Colombia’s military illegally gathered intelligence on more than 200 politicians, journalists and human rights defenders, an opposition lawmaker said Tuesday.
According to House Representative Katherine Miranda (Green Alliance), the National Army illegally profiled or wiretapped not 130, but more than 200 people.
The ministry has to respond because apparently there are more than 200 people — members of the opposition, human rights defenders, journalists — who have been wiretapped, shadowed and profiled.
House Representative Katherine Miranda
The Administrative Tribunal of Cundinamarca last week upheld the congresswoman’s request to fully disclose the list of names of people who were wiretapped or profiled after the defense ministry unsuccessfully appealed a lower court order, Miranda said on Twitter.

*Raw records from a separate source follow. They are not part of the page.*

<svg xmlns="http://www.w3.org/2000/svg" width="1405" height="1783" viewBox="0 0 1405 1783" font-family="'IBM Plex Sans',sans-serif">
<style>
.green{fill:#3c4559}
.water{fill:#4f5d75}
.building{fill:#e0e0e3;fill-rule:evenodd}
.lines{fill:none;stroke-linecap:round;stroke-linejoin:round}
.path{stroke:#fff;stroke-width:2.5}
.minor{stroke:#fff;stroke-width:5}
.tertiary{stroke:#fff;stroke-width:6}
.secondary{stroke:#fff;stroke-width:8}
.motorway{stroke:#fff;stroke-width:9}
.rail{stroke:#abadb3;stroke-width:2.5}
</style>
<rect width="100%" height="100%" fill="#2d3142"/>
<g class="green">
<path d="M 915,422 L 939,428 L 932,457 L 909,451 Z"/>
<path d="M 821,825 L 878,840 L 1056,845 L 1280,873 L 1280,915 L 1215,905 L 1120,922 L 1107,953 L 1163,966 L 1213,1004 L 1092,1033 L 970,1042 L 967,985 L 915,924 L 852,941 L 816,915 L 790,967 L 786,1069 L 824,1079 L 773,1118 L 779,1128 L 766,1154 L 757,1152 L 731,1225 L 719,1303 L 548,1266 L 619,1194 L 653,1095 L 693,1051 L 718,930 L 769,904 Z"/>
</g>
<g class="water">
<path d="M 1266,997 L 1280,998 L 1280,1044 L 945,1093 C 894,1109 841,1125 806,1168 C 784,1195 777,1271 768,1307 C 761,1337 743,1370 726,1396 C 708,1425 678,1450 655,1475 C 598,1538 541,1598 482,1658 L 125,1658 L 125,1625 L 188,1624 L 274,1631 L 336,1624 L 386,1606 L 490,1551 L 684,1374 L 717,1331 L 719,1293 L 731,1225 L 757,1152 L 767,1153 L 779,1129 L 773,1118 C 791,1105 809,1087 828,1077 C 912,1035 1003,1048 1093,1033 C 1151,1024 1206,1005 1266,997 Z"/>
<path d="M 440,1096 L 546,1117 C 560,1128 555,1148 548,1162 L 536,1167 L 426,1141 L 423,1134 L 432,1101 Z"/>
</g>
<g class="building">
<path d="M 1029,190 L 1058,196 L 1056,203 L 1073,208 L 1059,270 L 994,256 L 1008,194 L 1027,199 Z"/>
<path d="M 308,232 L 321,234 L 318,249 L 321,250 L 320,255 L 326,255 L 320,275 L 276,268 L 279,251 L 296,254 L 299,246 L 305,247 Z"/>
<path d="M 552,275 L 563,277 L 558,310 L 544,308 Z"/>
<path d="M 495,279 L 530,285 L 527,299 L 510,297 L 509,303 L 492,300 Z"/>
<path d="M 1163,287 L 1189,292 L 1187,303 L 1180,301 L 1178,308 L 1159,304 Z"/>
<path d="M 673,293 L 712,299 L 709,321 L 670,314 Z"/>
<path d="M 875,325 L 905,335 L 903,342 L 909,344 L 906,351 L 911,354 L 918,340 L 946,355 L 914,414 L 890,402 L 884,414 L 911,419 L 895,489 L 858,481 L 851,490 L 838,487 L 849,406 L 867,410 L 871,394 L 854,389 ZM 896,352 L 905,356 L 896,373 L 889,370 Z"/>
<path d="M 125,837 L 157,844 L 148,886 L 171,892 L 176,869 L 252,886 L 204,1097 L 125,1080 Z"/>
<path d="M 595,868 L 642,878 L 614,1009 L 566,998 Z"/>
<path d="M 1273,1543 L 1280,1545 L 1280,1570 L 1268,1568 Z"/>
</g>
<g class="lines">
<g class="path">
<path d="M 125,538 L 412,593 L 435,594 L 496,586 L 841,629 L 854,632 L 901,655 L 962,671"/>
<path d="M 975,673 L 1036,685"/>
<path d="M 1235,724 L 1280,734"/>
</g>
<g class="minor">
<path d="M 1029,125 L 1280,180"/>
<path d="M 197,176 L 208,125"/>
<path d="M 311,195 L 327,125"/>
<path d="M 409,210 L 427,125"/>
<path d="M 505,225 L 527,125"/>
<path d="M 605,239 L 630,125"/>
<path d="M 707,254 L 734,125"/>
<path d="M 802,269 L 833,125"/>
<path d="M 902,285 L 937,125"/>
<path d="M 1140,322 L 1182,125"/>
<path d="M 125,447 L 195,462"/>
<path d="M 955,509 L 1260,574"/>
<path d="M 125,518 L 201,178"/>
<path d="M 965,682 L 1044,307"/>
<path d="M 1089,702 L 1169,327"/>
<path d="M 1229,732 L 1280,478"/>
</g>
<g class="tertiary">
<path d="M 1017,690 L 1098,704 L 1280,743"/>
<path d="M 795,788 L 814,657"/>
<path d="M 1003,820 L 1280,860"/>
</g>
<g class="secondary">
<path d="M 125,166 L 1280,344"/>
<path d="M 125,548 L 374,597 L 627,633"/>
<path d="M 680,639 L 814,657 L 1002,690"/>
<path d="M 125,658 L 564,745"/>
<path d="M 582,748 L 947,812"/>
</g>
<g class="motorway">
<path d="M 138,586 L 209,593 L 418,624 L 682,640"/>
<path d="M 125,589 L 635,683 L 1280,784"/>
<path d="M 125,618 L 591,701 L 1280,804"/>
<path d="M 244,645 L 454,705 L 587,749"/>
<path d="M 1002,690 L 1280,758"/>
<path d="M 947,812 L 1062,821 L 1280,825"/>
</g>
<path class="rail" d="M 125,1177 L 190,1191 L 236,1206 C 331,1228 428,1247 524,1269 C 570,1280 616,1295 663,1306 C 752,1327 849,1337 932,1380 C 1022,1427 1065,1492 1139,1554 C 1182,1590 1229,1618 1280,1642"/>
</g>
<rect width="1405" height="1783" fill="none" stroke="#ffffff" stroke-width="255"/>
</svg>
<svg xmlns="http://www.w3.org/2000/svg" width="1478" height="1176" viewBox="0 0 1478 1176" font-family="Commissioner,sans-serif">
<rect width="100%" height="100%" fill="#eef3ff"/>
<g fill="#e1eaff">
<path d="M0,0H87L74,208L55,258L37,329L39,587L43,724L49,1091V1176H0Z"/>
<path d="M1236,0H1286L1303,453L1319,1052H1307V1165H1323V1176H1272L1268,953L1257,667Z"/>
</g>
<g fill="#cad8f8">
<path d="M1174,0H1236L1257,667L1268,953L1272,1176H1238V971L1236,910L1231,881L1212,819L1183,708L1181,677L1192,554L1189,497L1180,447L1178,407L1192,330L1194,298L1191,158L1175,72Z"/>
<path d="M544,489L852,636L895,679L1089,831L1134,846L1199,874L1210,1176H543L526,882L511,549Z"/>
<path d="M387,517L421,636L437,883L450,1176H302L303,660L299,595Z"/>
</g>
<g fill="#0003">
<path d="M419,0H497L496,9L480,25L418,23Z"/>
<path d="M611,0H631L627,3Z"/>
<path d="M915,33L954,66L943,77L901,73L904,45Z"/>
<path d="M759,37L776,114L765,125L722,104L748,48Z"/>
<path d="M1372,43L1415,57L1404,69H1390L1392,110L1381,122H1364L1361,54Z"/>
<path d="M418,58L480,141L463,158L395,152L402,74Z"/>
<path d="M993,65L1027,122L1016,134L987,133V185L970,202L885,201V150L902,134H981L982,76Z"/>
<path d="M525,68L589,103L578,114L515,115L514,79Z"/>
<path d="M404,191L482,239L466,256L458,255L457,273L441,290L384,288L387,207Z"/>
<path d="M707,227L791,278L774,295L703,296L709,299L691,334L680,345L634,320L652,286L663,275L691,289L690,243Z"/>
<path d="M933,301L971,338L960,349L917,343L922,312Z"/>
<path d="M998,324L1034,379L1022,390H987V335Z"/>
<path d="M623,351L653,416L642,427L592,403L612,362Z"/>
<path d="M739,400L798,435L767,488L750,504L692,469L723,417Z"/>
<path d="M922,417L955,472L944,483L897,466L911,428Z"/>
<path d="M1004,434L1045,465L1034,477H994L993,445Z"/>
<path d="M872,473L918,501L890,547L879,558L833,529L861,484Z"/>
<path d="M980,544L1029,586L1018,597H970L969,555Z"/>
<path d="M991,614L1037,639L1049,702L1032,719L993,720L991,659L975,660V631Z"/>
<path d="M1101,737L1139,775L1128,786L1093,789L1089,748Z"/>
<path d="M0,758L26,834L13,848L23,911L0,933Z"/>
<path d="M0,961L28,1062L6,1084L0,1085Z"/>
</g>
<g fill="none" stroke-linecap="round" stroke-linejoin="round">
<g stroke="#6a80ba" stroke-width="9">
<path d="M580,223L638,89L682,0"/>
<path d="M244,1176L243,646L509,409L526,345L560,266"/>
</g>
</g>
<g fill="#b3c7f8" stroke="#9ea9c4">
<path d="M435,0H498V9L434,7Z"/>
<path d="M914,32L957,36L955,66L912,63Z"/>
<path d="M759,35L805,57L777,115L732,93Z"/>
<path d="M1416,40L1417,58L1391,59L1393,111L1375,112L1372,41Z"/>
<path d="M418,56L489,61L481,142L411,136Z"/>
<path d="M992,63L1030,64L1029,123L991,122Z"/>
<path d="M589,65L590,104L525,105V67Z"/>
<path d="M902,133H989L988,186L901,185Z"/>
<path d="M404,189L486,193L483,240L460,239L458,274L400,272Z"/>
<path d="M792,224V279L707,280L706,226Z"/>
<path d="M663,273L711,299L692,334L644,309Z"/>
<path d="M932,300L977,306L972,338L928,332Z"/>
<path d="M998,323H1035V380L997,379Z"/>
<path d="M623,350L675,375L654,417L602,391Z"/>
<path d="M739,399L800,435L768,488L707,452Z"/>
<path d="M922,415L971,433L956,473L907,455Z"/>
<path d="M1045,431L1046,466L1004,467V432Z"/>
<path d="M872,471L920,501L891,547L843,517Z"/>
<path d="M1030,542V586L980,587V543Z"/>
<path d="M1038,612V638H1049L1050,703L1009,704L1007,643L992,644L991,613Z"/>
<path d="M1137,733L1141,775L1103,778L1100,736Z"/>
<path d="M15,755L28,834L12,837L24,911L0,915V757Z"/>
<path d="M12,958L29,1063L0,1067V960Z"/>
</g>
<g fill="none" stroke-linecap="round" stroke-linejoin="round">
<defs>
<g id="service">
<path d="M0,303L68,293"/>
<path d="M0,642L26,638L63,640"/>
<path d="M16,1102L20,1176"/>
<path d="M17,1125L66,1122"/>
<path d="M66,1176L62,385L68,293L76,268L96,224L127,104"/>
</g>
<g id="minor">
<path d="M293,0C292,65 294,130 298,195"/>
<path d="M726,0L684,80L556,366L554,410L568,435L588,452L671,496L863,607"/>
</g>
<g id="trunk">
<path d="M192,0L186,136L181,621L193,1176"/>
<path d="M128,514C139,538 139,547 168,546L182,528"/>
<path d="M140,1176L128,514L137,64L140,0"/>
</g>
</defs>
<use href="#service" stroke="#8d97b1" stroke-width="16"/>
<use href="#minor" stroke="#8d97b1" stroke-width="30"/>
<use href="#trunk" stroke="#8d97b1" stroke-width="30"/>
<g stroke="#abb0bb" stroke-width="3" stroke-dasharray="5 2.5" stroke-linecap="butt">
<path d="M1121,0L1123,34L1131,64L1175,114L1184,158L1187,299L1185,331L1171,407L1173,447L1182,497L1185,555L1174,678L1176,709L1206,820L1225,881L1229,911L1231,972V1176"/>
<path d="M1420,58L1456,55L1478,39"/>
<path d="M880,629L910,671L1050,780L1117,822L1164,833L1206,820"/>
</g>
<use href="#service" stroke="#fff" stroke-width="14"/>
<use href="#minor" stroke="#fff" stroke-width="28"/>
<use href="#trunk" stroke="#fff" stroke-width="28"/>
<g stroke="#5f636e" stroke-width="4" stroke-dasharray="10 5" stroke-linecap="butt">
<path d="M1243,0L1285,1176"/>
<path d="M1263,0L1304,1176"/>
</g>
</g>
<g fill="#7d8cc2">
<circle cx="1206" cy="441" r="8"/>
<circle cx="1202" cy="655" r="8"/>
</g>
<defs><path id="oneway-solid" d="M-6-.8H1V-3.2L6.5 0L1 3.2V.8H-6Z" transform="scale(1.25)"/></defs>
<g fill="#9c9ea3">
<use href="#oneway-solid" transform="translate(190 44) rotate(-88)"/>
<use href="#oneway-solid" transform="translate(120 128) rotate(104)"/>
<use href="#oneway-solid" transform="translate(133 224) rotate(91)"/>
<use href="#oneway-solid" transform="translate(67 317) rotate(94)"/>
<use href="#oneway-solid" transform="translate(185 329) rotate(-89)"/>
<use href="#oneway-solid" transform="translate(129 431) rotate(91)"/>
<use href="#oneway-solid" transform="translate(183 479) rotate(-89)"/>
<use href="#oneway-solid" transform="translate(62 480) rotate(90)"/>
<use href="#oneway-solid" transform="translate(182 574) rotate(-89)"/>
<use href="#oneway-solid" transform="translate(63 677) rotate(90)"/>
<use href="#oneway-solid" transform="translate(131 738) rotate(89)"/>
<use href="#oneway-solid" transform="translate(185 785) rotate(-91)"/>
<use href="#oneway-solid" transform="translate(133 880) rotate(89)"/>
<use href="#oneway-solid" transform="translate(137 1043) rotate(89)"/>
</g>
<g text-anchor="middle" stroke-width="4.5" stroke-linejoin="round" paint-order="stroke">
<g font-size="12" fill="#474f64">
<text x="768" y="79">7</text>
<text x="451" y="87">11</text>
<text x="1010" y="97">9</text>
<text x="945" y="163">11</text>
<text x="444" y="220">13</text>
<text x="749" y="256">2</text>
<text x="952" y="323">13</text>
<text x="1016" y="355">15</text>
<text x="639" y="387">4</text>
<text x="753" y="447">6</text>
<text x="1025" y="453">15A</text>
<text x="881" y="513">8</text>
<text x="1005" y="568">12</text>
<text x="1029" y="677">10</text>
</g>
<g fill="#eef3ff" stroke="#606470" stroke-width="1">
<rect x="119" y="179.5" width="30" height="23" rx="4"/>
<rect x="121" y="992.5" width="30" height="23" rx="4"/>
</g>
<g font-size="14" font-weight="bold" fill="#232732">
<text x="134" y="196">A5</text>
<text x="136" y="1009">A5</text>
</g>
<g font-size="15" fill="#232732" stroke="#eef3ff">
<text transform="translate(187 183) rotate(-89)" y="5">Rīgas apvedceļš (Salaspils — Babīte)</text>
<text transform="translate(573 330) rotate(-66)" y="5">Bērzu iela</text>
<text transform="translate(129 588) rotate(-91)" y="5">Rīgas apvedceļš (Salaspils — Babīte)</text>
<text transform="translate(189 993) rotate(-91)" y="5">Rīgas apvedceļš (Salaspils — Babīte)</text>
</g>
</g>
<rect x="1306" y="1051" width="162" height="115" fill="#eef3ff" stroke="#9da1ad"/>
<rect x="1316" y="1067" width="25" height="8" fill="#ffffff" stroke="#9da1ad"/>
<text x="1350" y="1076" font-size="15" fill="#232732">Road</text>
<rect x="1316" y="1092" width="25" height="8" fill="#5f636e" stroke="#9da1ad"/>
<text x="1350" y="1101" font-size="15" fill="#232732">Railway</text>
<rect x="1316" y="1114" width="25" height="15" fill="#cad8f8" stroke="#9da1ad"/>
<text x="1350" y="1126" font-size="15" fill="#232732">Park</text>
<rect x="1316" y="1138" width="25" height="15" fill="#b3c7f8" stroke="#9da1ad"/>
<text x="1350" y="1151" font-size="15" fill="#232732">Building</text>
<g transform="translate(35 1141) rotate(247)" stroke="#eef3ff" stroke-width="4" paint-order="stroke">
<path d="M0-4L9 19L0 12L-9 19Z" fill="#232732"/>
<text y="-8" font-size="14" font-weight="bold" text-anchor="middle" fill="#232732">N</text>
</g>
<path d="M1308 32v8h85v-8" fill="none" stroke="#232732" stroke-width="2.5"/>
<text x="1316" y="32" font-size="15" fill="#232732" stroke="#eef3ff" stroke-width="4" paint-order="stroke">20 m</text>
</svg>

Defense ministry reluctant in revealing the truth
The lawmaker took the ministry to court after her open information request was ignored and has yet to receive the list despite two courts ordering the defense ministry to comply, Miranda said.
According to the lawmaker, “the truth must be revealed and the country must face” the illegal intelligence activity that reportedly began after President Ivan Duque put General Nicacio Martinez at the helm of the National Army in December 2018.
Martinez resigned in December 2019, reportedly after a Supreme Court raid revealed that even magistrates were apparently considered military targets.
Months of silence
The army’s illegal wiretapping practices were revealed by weekly Semana in January, months before the magazine revealed the military had also been also profiling, among others, at least 52 Colombian and foreign journalists.
The revelations spurred a purge in the top of the National Army, which reportedly even profiled President Ivan Duque’s former chief of staff.
The United States’ House of Representatives threatened to cut aid to Colombia because of the illegal practices that were reportedly carried with equipment provided by the US military.